Data section Start Marker

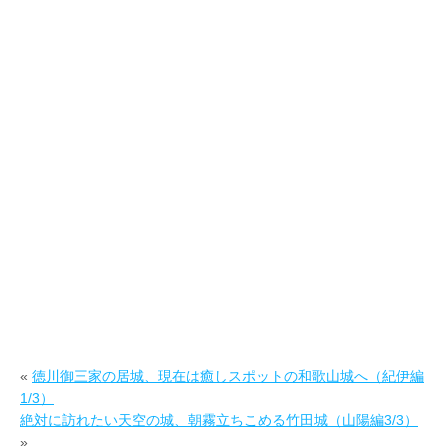
«
徳川御三家の居城、現在は癒しスポットの和歌山城へ（紀伊編
1/3）
絶対に訪れたい天空の城、朝霧立ちこめる竹田城（山陽編3/3）
»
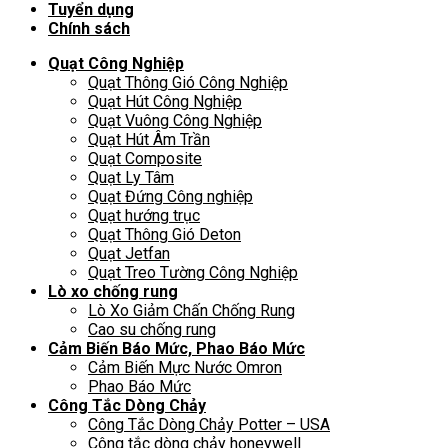
Tuyển dụng
Chính sách
Quạt Công Nghiệp
Quạt Thông Gió Công Nghiệp
Quạt Hút Công Nghiệp
Quạt Vuông Công Nghiệp
Quạt Hút Âm Trần
Quạt Composite
Quạt Ly Tâm
Quạt Đứng Công nghiệp
Quạt hướng trục
Quạt Thông Gió Deton
Quạt Jetfan
Quạt Treo Tường Công Nghiệp
Lò xo chống rung
Lò Xo Giảm Chấn Chống Rung
Cao su chống rung
Cảm Biến Báo Mức, Phao Báo Mức
Cảm Biến Mực Nước Omron
Phao Báo Mức
Công Tắc Dòng Chảy
Công Tắc Dòng Chảy Potter – USA
Công tắc dòng chảy honeywell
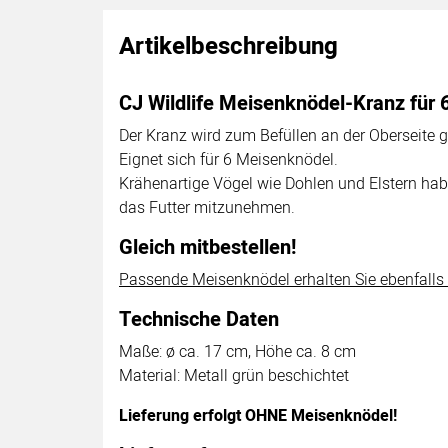
Artikelbeschreibung
CJ Wildlife Meisenknödel-Kranz für
Der Kranz wird zum Befüllen an der Oberseite g
Eignet sich für 6 Meisenknödel.
Krähenartige Vögel wie Dohlen und Elstern hab
das Futter mitzunehmen.
Gleich mitbestellen!
Passende Meisenknödel erhalten Sie ebenfalls
Technische Daten
Maße: ø ca. 17 cm, Höhe ca. 8 cm
Material: Metall grün beschichtet
Lieferung erfolgt OHNE Meisenknödel!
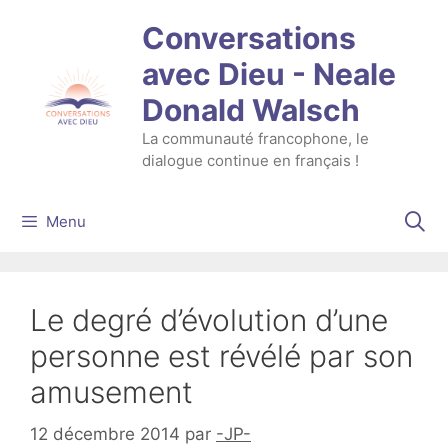
Aller
Conversations
au
contenu
avec Dieu - Neale
Donald Walsch
La communauté francophone, le
dialogue continue en français !
Menu
Le degré d’évolution d’une
personne est révélé par son
amusement
12 décembre 2014
par
-JP-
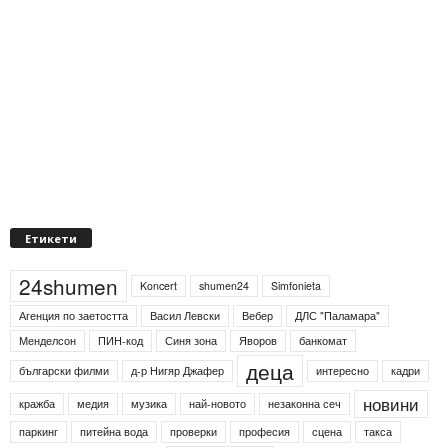
Етикети
24shumen
Koncert
shumen24
Simfonieta
Агенция по заетостта
Васил Левски
Вебер
ДЛС "Паламара"
Менделсон
ПИН-код
Синя зона
Яворов
банкомат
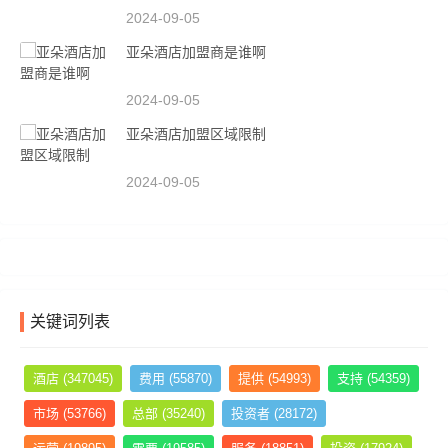
2024-09-05
亚朵酒店加盟商是谁啊
2024-09-05
亚朵酒店加盟区域限制
2024-09-05
关键词列表
酒店
(347045)
费用
(55870)
提供
(54993)
支持
(54359)
市场
(53766)
总部
(35240)
投资者
(28172)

Data section End Marker

Activity: Check every line of the entries above, and copy those that carry the string "Công".

Exercise result:
Quạt Công Nghiệp
Quạt Thông Gió Công Nghiệp
Quạt Hút Công Nghiệp
Quạt Vuông Công Nghiệp
Quạt Đứng Công nghiệp
Quạt Treo Tường Công Nghiệp
Công Tắc Dòng Chảy
Công Tắc Dòng Chảy Potter – USA
Công tắc dòng chảy honeywell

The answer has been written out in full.